Recorded data:
======
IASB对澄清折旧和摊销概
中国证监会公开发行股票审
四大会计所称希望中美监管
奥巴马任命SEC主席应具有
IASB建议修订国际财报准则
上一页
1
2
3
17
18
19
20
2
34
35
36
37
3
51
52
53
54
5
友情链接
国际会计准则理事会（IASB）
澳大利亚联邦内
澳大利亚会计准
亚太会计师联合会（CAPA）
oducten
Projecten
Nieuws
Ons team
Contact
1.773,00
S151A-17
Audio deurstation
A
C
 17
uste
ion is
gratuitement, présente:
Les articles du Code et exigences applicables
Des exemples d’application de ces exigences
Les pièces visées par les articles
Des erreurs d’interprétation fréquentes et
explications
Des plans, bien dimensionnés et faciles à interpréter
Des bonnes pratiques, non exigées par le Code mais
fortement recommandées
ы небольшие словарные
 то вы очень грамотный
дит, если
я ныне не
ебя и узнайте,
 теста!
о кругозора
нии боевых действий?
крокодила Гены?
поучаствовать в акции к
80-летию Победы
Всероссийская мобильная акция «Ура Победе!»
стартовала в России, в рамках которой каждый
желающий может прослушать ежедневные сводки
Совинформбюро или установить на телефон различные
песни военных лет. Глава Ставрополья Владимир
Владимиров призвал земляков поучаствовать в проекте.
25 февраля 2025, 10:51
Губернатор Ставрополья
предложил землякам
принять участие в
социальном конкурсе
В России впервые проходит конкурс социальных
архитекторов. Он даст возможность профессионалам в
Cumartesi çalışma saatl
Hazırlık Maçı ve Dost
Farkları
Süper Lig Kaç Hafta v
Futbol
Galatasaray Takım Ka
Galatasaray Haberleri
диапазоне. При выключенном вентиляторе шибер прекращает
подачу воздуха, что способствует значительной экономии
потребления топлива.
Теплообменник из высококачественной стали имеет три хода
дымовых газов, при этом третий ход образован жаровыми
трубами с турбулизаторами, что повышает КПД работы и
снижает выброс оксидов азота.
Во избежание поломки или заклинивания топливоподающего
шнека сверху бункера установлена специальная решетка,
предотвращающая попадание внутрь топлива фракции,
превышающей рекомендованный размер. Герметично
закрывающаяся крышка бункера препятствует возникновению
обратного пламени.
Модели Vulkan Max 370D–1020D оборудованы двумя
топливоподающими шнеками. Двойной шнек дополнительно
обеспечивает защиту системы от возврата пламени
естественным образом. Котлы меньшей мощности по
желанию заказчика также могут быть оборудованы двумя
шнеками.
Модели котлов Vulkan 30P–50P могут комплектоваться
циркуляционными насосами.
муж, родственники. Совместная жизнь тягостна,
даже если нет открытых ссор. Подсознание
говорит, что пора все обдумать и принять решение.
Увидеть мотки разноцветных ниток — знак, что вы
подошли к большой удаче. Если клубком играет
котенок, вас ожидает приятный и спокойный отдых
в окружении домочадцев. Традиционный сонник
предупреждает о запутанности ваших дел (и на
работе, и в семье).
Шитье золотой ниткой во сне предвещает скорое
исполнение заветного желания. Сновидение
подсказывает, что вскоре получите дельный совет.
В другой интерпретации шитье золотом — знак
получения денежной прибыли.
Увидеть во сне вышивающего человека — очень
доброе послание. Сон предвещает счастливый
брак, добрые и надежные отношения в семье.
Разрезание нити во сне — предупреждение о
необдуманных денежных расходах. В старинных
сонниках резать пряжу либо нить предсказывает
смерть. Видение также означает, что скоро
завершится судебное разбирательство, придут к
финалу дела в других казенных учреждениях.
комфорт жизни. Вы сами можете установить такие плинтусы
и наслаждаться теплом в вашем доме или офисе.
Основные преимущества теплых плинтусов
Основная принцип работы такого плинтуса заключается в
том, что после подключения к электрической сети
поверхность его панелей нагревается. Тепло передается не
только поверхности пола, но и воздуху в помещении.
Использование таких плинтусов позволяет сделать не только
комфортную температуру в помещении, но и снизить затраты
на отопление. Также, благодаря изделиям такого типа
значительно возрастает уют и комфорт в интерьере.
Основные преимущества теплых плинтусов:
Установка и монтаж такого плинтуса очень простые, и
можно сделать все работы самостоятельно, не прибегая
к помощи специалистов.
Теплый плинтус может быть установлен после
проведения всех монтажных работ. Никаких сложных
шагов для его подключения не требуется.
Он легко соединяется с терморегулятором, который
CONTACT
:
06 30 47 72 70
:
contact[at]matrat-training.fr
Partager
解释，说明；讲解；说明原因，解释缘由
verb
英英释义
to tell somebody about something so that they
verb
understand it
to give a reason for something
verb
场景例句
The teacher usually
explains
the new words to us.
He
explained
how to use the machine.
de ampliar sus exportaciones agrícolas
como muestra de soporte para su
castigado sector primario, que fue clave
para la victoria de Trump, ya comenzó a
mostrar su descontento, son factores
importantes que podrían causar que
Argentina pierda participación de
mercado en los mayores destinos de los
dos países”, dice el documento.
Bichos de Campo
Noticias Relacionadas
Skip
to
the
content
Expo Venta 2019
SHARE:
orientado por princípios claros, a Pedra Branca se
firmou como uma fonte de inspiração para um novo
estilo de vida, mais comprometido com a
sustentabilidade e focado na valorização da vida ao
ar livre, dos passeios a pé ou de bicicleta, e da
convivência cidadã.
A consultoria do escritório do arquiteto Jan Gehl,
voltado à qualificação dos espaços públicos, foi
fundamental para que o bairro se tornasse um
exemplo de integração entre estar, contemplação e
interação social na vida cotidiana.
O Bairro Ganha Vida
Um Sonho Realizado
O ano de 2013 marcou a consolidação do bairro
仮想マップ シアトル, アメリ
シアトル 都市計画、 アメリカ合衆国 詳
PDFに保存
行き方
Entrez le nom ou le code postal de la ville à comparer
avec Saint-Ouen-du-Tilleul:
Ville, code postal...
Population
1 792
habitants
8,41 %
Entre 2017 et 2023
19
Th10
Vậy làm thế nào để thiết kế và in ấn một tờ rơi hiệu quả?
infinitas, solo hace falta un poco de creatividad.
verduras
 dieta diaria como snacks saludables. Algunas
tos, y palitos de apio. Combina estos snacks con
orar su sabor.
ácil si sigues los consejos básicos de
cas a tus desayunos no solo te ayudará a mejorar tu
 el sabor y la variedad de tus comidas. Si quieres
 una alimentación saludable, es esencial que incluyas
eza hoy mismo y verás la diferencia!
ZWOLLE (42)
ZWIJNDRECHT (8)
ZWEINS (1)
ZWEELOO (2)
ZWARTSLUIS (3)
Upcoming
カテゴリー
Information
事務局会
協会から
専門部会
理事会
======
## WHAT THE TASK REQUIRES
Would you count the lines in the entries that hold "snacks" and reply with only the count?

## ANSWER BOX
2